Within reach of the youth’s hand was one who lay with yellow breast and shoulders bare to the cold drafts. One arm hung over the side of the cot and the fingers lay full length upon the wet cement floor of the room. Beneath the inky brows could be seen the eyes of the man exposed by the partly opened lids. To the youth it seemed that he and this corpse-like being were exchanging a prolonged stare and that the other threatened with his eyes. He drew back, watching this neighbor from the shadows of his blanket edge. The man did not move once through the night, but lay in this stillness as of death, like a body stretched out, expectant of the surgeon’s knife.
Men Lay Like The Dead.
And all through the room could be seen the tawny hues of naked flesh, limbs thrust into the darkness, projecting beyond the cots; upreared knees; arms hanging, long and thin, over the cot edges. For the most part they were statuesque, carven, dead. With the curious lockers standing all about like tombstones there was a strange effect of a graveyard, where bodies were merely flung.
Yet occasionally could be seen limbs wildly tossing in fantastic nightmare gestures, accompanied by guttural cries, grunts, oaths. And there was one fellow off in a gloomy corner, who in his dreams was oppressed by some frightful calamity, for of a sudden he began to utter long wails that went almost like yells from a hound, echoing wailfully and weird through this chill place of tombstones, where men lay like the dead.
The sound, in its high piercing beginnings that dwindled to final melancholy moans, expressed a red and grim tragedy of the unfathomable possibilities of the man’s dreams.
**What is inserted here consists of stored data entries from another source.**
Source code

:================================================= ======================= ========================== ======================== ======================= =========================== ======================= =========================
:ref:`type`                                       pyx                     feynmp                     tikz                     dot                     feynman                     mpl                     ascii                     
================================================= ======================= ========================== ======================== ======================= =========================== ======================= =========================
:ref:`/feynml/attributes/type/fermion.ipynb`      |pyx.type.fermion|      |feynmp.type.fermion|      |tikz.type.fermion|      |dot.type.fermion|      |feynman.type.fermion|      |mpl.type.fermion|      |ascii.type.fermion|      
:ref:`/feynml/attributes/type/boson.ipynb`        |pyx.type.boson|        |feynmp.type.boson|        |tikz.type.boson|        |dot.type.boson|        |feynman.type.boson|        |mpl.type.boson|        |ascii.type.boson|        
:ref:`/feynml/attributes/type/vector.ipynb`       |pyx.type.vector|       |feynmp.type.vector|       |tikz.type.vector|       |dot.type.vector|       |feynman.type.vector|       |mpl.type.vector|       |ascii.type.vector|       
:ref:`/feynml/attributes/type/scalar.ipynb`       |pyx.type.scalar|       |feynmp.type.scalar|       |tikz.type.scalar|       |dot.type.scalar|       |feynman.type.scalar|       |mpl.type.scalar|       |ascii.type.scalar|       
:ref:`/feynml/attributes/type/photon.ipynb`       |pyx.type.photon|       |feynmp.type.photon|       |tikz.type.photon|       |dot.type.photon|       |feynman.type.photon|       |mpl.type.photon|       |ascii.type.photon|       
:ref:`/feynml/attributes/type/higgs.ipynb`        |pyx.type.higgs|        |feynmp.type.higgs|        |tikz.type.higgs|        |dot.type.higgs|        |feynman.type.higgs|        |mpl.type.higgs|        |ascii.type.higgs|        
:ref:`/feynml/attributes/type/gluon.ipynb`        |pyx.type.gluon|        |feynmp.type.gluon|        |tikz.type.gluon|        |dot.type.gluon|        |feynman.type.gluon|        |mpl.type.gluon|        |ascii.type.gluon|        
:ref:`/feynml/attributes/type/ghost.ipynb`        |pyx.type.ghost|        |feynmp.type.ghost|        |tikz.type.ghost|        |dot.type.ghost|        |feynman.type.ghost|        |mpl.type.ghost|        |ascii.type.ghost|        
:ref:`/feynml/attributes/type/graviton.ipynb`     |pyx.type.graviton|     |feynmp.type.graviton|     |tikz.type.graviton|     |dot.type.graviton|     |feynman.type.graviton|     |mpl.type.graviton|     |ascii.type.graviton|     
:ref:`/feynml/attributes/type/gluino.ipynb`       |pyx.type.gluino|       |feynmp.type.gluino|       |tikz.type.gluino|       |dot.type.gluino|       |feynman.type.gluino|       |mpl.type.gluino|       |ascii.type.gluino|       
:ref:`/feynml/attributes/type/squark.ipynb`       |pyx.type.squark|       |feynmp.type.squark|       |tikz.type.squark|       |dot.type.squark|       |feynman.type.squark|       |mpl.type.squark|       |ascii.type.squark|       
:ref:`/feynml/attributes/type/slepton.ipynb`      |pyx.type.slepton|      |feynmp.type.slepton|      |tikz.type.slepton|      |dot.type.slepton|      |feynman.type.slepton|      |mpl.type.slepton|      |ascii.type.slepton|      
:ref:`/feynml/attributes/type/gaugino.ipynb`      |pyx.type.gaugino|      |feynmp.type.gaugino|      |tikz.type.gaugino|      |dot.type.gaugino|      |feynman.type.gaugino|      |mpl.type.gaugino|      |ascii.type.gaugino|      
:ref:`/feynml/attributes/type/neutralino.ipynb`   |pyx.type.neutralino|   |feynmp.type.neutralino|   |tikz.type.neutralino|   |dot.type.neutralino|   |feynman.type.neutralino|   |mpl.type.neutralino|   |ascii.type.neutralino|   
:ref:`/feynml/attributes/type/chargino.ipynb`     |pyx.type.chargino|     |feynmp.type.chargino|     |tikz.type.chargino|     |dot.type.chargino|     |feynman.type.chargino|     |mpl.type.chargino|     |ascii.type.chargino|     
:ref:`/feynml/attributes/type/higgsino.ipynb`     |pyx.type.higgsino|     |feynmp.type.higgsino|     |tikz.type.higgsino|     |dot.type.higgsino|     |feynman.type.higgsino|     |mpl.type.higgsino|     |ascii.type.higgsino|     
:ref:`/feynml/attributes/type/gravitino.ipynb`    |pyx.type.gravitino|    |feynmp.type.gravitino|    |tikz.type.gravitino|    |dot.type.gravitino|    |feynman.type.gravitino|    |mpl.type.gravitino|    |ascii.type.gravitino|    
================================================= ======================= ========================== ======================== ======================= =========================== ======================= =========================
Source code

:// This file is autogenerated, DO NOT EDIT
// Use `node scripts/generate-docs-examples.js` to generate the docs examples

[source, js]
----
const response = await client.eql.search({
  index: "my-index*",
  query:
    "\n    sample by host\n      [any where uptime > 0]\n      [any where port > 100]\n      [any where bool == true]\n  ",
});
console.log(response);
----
But to the youth these were not merely the shrieks of a vision pierced man. They were an utterance of the meaning of the room and its occupants. It was to him the protest of the wretch who feels the touch of the imperturbably granite wheels and who then cries with an impersonal eloquence, with a strength not from him, giving voice to the wail of a whole section, a class, a people. This, weaving into the young man’s brain and mingling with his views of these vast and somber shadows that like mighty black fingers curled around the naked bodies, made the young man so that he did not sleep, but lay carving biographies for these men from his meager experience. At times the fellow in the corner howled in a writhing agony of his imaginations.